Participaram do debate, junto à deputada, Crispiniano Neto da Fundação José Augusto; Julian Boal, ator e facilitador do Teatro do Oprimido, filho do dramaturgo Augusto Boal, Tatiane Fernandes do Fórum Potiguar de Cultura; Augusto Pinto do Conselho municipal de Cultura; Pedro Fernandes, reitor da UERN e Padre Charles Lamartine, diretor da Faculdade Católica.

Julian Boal iniciou a discussão sobre o porquê é importante o financiamento da cultura para produção de sentido na sociedade. E Augusto Pinto pontuou o quanto a implementação do fundo precisa acontecer para garantir a que artistas possam produzir com dignidade e liberdade.

Tatiane Fernandes elencou algumas ações necessárias para dar andamento à implementação do Fundo Estadual de Cultura desde à criação da conta do Fundo, a necessidade de ter uma comissão preparada para analisar projetos, desburocratizar o acesso aos editais e a articulação para garantir os repasses da verba para os projetos selecionados: “Antes do dinheiro, é preciso ver a forma de fazer.
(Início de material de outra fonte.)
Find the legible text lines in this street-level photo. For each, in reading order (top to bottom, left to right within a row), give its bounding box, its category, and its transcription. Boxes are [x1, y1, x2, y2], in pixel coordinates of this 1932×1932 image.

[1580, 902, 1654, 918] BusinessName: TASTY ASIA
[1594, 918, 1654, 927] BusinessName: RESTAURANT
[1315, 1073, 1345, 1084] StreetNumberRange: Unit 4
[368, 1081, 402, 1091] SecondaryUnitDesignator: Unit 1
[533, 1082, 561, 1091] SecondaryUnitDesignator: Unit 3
Muito trabalho antes do dinheiro chegar”. Ao que Crispiniano Neto diz da dificuldade financeira e organizacional da Fundação José Augusto, mas também do compromisso em implementar o FEC em diálogo com os movimentos e organizações de artistas.

Nas intervenções, em diálogo com a mesa debatedoras, artistas falaram da dificuldade de fazer os projetos e responder às burocracias exigidas para obter algum apoio financeiro para suas produções.

A deputada defendeu a necessidade de ampliar o debate do Fundo Estadual de Cultura para que haja uma democratização do acesso aos fomentos: “Sabemos a necessidade de dialogar, ouvir e debater o FEC, e a audiência aconteceu no momento certo. Estamos muito felizes de agora, no nosso mandato de deputada estadual, poder ampliar a discussão e lutar em prol da democratização e interiorização da cultura no RN”.